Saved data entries
== == ==
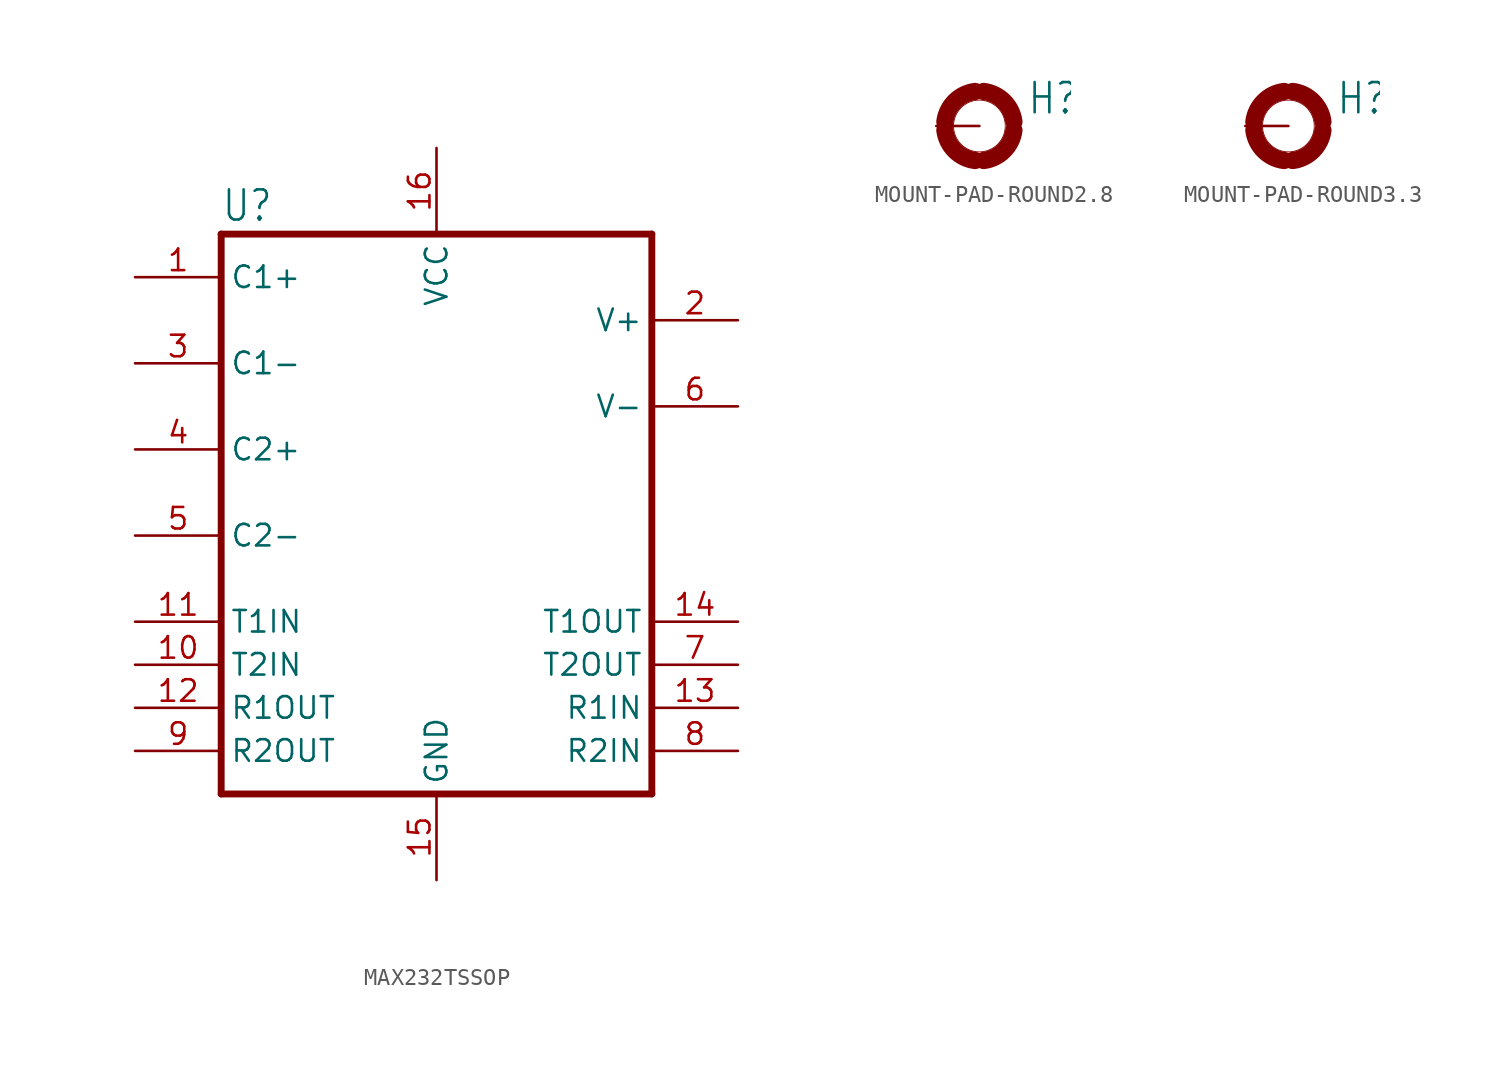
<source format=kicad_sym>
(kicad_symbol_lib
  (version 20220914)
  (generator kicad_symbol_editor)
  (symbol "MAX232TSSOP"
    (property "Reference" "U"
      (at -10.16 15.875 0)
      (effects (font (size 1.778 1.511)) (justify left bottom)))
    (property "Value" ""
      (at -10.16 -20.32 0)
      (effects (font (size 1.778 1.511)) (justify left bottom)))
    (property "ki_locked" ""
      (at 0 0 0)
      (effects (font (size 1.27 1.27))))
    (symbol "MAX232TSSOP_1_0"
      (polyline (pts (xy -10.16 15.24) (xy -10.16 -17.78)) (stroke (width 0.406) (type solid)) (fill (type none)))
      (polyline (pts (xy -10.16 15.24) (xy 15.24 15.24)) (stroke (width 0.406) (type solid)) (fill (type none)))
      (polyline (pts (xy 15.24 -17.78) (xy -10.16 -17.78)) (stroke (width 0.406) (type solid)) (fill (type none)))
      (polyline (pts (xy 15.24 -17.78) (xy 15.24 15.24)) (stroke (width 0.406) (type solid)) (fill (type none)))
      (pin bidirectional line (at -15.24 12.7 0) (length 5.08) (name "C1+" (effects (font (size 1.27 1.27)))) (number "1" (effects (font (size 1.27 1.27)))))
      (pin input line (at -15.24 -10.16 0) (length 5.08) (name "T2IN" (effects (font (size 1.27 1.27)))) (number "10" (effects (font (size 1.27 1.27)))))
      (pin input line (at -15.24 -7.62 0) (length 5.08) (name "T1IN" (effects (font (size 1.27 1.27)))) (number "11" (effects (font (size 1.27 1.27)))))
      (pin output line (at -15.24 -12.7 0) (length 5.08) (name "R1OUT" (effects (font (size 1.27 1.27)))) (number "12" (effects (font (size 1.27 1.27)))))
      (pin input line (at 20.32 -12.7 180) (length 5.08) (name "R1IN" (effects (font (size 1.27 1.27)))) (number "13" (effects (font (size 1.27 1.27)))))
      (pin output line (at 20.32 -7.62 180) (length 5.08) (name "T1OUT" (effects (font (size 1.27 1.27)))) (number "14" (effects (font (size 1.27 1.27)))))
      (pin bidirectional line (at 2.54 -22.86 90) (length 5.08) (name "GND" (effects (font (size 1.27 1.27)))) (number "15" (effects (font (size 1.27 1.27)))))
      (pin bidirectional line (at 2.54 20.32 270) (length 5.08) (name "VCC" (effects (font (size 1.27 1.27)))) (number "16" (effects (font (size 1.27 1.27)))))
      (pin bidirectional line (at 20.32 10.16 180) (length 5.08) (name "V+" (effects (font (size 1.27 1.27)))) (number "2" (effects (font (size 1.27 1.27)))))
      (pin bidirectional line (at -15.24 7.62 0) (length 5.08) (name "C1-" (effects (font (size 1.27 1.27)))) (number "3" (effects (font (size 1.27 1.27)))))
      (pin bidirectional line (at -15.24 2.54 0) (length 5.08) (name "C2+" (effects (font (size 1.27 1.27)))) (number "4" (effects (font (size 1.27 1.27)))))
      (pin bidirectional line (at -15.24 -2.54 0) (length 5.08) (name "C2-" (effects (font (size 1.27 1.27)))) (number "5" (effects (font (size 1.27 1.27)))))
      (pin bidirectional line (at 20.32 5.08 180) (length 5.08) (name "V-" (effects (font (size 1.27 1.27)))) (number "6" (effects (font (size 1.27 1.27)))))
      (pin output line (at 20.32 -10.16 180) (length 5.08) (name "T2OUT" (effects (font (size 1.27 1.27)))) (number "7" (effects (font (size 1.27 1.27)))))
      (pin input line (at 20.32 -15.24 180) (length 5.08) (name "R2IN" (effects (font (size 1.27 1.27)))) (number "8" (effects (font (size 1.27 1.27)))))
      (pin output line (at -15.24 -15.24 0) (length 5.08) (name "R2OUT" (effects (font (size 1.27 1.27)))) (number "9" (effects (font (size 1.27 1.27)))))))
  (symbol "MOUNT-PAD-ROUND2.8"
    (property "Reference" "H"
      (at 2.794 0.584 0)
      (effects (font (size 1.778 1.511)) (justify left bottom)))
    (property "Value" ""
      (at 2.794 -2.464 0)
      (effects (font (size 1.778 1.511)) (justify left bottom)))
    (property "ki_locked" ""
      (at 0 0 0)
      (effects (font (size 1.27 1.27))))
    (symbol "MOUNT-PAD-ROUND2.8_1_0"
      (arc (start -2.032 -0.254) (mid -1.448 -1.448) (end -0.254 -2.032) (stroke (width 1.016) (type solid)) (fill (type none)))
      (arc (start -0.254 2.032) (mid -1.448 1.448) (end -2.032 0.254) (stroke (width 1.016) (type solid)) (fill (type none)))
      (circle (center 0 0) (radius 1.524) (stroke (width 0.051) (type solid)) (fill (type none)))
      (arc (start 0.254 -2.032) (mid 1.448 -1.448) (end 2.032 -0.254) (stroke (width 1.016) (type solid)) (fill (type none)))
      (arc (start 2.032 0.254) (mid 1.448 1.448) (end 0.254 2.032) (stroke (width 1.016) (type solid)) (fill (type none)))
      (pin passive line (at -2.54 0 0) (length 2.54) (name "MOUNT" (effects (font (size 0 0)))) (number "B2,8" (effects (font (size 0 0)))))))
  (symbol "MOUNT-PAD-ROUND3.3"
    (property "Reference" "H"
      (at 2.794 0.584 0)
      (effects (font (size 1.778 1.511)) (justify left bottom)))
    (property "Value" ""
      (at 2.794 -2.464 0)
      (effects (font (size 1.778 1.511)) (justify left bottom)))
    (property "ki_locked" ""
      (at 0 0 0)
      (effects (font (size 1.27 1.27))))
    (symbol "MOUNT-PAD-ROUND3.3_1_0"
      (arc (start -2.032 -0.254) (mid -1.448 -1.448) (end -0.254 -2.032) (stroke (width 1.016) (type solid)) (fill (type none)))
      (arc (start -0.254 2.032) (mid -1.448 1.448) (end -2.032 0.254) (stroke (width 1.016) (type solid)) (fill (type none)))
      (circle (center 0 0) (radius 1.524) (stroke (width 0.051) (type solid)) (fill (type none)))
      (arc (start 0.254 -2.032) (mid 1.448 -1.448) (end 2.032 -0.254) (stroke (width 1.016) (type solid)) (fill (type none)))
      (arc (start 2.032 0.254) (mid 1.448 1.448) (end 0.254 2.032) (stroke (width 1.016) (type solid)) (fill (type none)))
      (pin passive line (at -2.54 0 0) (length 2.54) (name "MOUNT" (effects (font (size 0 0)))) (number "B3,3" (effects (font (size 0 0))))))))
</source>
== == ==
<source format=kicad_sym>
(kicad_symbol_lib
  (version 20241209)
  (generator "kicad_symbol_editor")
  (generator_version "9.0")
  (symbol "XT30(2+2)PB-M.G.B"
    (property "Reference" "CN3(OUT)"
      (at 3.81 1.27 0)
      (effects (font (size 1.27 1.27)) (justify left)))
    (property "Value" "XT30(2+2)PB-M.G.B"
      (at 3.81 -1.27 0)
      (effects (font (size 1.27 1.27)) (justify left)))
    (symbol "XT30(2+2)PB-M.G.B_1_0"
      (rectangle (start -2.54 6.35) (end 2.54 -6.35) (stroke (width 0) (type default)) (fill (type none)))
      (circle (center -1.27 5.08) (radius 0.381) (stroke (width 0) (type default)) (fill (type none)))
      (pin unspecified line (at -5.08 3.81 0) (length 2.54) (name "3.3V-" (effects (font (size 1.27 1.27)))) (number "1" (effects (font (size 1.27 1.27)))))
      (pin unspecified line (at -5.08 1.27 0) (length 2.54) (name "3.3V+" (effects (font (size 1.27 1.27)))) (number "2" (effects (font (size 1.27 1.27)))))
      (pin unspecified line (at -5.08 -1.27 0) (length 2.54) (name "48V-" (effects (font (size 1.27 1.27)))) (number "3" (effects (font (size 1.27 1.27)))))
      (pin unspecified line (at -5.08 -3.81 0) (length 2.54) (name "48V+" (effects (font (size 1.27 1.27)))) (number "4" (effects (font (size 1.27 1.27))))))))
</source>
== == ==
■ What you are asked to do
Wherever the string "input" appears in a line above, copy that line.

■ Answer below
      (pin input line (at -15.24 -10.16 0) (length 5.08) (name "T2IN" (effects (font (size 1.27 1.27)))) (number "10" (effects (font (size 1.27 1.27)))))
      (pin input line (at -15.24 -7.62 0) (length 5.08) (name "T1IN" (effects (font (size 1.27 1.27)))) (number "11" (effects (font (size 1.27 1.27)))))
      (pin input line (at 20.32 -12.7 180) (length 5.08) (name "R1IN" (effects (font (size 1.27 1.27)))) (number "13" (effects (font (size 1.27 1.27)))))
      (pin input line (at 20.32 -15.24 180) (length 5.08) (name "R2IN" (effects (font (size 1.27 1.27)))) (number "8" (effects (font (size 1.27 1.27)))))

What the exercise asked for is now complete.